## Text segment
========================================

Pretty much any adult dog can be home alone for 8+ hours on a normal work day. Spaniels aren't any different.

Health issues are dependent on the breed. Grooming is fairly consistent, though you will find it ranges a bit based on how much coat the dog grows naturally. I would budget to take the dog to the groomer every 6 weeks or so, though it is something you can learn to do yourself if you're interested.

As far as the breeds go, cockers and cavaliers will generally be lower energy, but both breeds can have significant health problems. Cavs especially come with a host of health problems that can shorten life and I would not recommend getting one from rescue if you don't know anything about its health. They are pretty much the sweetest breed on the planet though. Cockers can be sweet dogs, but there are temperament issues in the breed, along with allergies and ear infection problems. The right one can be a fantastic dog though.

========================================

## Recorded information
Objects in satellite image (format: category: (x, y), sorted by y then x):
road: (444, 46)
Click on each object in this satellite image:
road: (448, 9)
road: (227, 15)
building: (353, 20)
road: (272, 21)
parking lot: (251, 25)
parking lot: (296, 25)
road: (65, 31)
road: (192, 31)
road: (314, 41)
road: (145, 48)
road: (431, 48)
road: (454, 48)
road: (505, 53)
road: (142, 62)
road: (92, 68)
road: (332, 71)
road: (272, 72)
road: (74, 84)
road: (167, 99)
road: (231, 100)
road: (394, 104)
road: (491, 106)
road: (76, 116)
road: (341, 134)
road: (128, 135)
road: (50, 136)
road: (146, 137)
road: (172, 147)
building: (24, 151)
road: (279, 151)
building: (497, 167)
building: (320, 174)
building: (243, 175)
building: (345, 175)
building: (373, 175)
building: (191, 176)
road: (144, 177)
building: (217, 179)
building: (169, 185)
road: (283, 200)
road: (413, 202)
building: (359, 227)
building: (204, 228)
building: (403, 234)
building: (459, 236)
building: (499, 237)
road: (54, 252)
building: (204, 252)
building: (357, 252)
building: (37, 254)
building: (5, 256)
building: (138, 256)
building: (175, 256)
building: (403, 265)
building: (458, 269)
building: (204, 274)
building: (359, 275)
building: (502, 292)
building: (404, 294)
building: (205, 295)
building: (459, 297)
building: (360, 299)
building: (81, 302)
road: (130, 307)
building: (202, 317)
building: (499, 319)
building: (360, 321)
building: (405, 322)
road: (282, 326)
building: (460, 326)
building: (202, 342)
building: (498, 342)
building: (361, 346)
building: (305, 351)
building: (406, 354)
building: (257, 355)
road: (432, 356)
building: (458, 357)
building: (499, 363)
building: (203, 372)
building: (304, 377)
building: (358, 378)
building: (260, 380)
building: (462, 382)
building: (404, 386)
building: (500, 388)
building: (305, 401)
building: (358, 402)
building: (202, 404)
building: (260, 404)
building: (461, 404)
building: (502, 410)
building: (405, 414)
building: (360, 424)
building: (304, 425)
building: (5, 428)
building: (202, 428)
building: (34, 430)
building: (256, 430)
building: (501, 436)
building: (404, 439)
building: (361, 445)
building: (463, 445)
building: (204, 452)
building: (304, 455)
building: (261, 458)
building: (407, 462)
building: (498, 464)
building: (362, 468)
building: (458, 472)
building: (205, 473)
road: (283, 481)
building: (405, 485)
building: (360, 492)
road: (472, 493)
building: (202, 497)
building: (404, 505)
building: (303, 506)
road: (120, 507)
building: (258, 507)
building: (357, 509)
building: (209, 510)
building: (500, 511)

========================================

## Problem 1
List every problem that the spaniel advice text says occurs in cockers.
## Problem 2
Write a continuation of the spaniel advice text that picks up after its final sentence.

## Answer box 1
temperament issues
allergies
ear infection problems

## Answer box 2
English springers are going to be higher energy, but IMO have less health and temperament issues than the smaller spaniels. How much energy are you able to provide every day? Not just number of walks, but length, off leash or not, etc. These dogs are very sweet, but they do need consistent exercise. The ones I know love kids and are great fun family dogs. There are show lines and there are field/hunting lines, and the field bred dogs will generally be higher energy.

Brittanies tend to need even more exercise than springers, though as with anything it varies by individual. The ones I have known were great family dogs. They are also actually pointers, not spaniels, and tend to have more in common with some of the other pointer breeds in temperament, IMO. Not that they are completely different from spaniels, but they tend to be a little more serious and higher energy.

I absolutely love spaniels and I think they make great companions for active families. Let me know if you have any more specific questions. I own a Welsh springer and have been around lot of them. I also have some experience with English springers, brittanies, and cockers.

Of course, I think Welshies are the best spaniel ever. They are rare and almost never found in rescue, but if you are interested in looking into breeders I give you names. Like the other spaniels, they are happy, goofy, fun loving, velcro, sweet sweet dogs. They just want to be with their people. They are one family dogs, not one person dogs, so they tend to be reserved with strangers but very devoted to their family.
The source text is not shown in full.